When the results came back, Balla felt his doctor's response seemed unusual.
“He just said you better go into the hospital and I am thinking in my mind they were going to put me on a stronger IV antibiotic,” he said.
When the emergency room doctor came to talk to Balla about the blood tests, he thought the doctor had mixed up the charts.
“He said, ‘We are waiting for a consult from oncology,’” he recalled. “I said, ‘I think you have the wrong person. I have a bite on my foot that’s infected.’”

The doctor explained he was in the right room: Balla’s results indicated he had leukemia.
“I figured they were wrong,” he said. “That was the first time we heard that term. To be honest with you, I had heard of leukemia, but I knew nothing about it.”
He was transferred to Cleveland Clinic where he started receiving treatment immediately. He learned he had an aggressive form of adult acute myeloid leukemia, or AML, and said the doctors recommended a bone marrow transplant, along with chemotherapy.
Balla felt stunned.
“It took days for it to register," he said. "This is real. This isn’t a dream."
Dr. Aaron Gerds, a hematologist and oncologist at Cleveland Clinic, treated Balla. While skin problems can happen, they’re rare symptom of leukemia. What he sees more often is male patients who avoid going to a doctor. As part of its men's health campaign, MENtion It, Cleveland Clinic found in a survey of 1,174 males, who were 18 or older and living in the United States, that 65% of men wait as long as they can to see their doctor, even if there are symptoms or injuries.
“What rings true to me is the ‘I’m going to put this off.’ Men often self-diagnose and downgrade what it might be,” Gerds told TODAY. “The common part of the story is that he ignored some of the symptoms.”

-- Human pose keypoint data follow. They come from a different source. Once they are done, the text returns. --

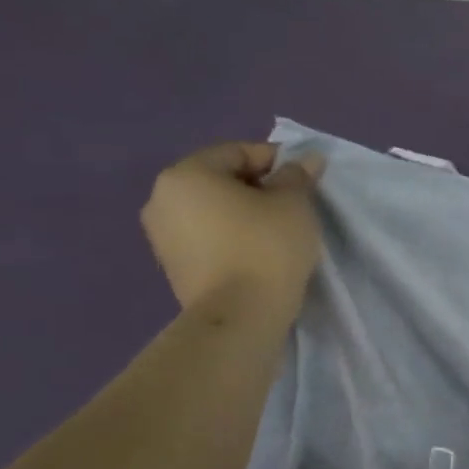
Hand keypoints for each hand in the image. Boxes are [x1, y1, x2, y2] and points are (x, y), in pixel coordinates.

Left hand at [141, 142, 324, 317]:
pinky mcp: (173, 267)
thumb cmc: (266, 246)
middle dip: (258, 187)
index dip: (275, 160)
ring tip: (279, 231)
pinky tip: (259, 252)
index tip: (304, 178)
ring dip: (244, 214)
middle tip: (294, 204)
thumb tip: (307, 159)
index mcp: (186, 175)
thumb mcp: (294, 204)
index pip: (237, 152)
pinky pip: (207, 238)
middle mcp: (162, 199)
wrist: (240, 315)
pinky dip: (232, 237)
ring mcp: (162, 236)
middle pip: (220, 180)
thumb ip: (297, 176)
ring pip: (213, 211)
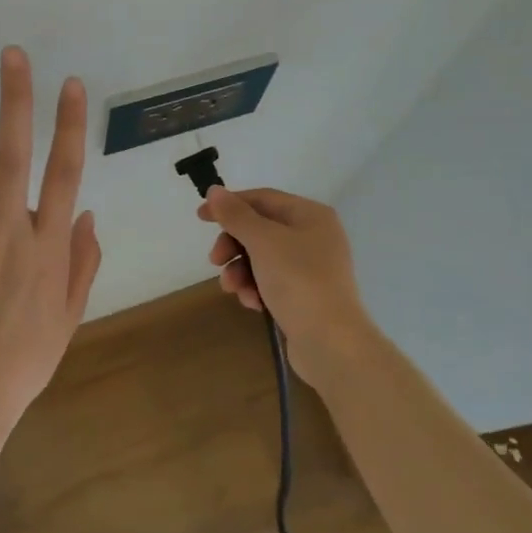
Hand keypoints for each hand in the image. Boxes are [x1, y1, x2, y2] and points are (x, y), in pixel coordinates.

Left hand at [0, 47, 101, 434]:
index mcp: (46, 248)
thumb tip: (85, 212)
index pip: (63, 173)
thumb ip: (81, 260)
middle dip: (16, 101)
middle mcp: (7, 233)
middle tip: (13, 55)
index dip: (68, 126)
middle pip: (14, 156)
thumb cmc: (26, 356)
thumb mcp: (70, 313)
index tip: (70, 85)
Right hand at [199, 186, 372, 387]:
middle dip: (234, 245)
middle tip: (215, 260)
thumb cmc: (298, 280)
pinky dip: (257, 289)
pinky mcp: (305, 295)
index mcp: (311, 215)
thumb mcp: (263, 241)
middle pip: (260, 230)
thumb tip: (215, 190)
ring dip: (241, 271)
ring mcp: (311, 267)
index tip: (201, 216)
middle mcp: (314, 236)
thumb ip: (236, 215)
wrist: (331, 341)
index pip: (263, 198)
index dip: (230, 205)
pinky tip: (253, 304)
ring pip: (262, 258)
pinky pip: (272, 282)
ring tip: (234, 289)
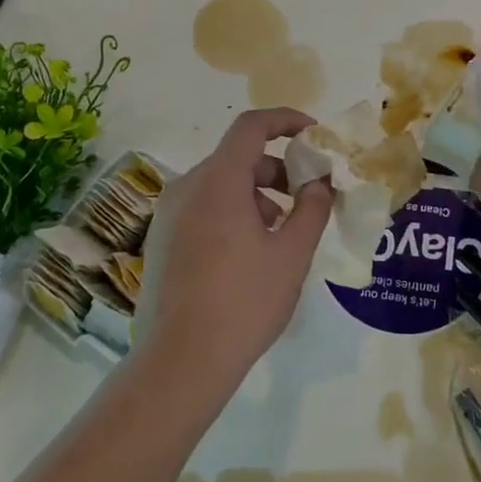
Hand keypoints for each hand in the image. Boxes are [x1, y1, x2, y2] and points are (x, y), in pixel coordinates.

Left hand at [136, 108, 332, 390]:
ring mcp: (168, 214)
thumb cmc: (244, 301)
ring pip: (220, 185)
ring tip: (283, 233)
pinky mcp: (161, 240)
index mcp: (218, 180)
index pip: (252, 126)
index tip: (313, 134)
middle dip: (278, 169)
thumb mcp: (292, 254)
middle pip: (238, 157)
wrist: (181, 361)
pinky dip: (233, 212)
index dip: (286, 120)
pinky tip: (251, 253)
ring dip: (257, 195)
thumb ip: (311, 208)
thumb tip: (319, 183)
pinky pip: (204, 208)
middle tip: (307, 196)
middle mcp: (187, 187)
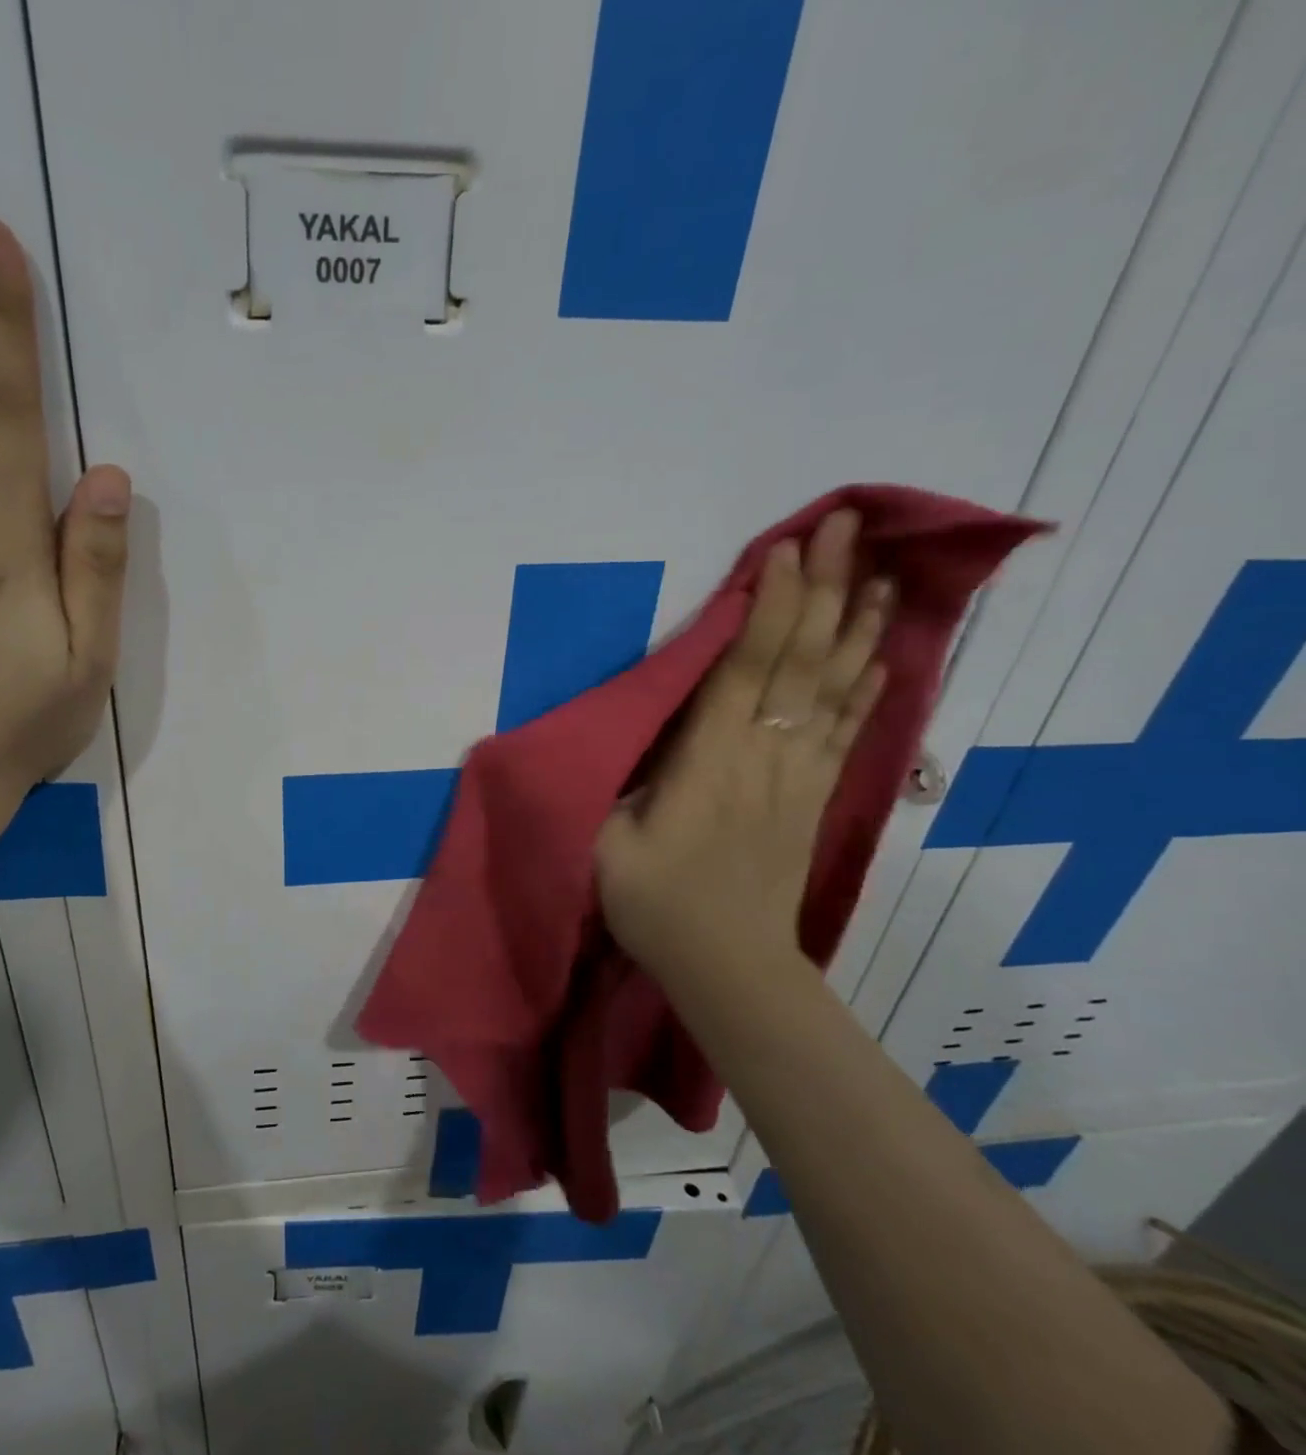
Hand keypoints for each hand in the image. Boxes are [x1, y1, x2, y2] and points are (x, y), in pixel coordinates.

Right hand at [595, 509, 890, 985]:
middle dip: (826, 590)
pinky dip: (868, 688)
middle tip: (850, 527)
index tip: (786, 549)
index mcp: (711, 759)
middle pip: (804, 662)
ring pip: (837, 688)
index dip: (770, 606)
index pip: (747, 667)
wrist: (728, 966)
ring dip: (859, 628)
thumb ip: (617, 778)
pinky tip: (884, 657)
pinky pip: (849, 731)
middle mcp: (766, 755)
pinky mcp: (813, 798)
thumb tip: (623, 729)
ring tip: (883, 575)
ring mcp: (799, 776)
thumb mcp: (607, 840)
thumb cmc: (656, 901)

Balla admits that he felt run down for a month prior to the developing the bump. But things were busy at work and he was working on home renovations.
“I didn’t even think anything of it. I thought I am just kind of overdoing it,” he explained.
One night his gums were bleeding, but still he attributed that to exhaustion.
“There was nothing at the time that stood out," he said. "There were things, but I didn’t know (they were symptoms) at the time."
While leukemia often does not have notable symptoms at the early stages, bleeding or bruising easily is one sign. Others include:
- Anemia
- Developing infections more easily
- Swollen lymph nodes
- Loss of energy or appetite
“Certainly not everyone who feels run down or has a fever has leukemia,” Gerds said. “That is really where primary care and urgent care physicians come into play … They can look at the symptoms and say this is something serious and take care of it.”
A few months later, after chemotherapy and a bone marrow transplant, Gerds said Balla was cancer-free.
“Mike had an amazing recovery,” Gerds said. “He was feeling really good and was chomping at the bit to go back to work.”
Balla started working two days a week, then quickly went back to full-time work. But, at the end of May, he learned that the cancer returned.
“We kind of knew that it was a possibility,” he said. “I won’t say that we were surprised that it happened. But we were surprised how quickly it came back.”

After the “devastating” news, Balla started another round of chemotherapy.
“He’s got an aggressive leukemia and it is difficult to treat,” Gerds said. “His journey has been arduous.”
Balla said he's in remission again and back to work. He shared his story because he wants other men to learn from him and visit the doctor when something seems off.
“I was the typical person who said, ‘It’ll heal. It’s fine. It’s nothing,'" Balla said. "Mine wasn’t nothing.”
“Go and make an appointment," he added. "It takes an hour.”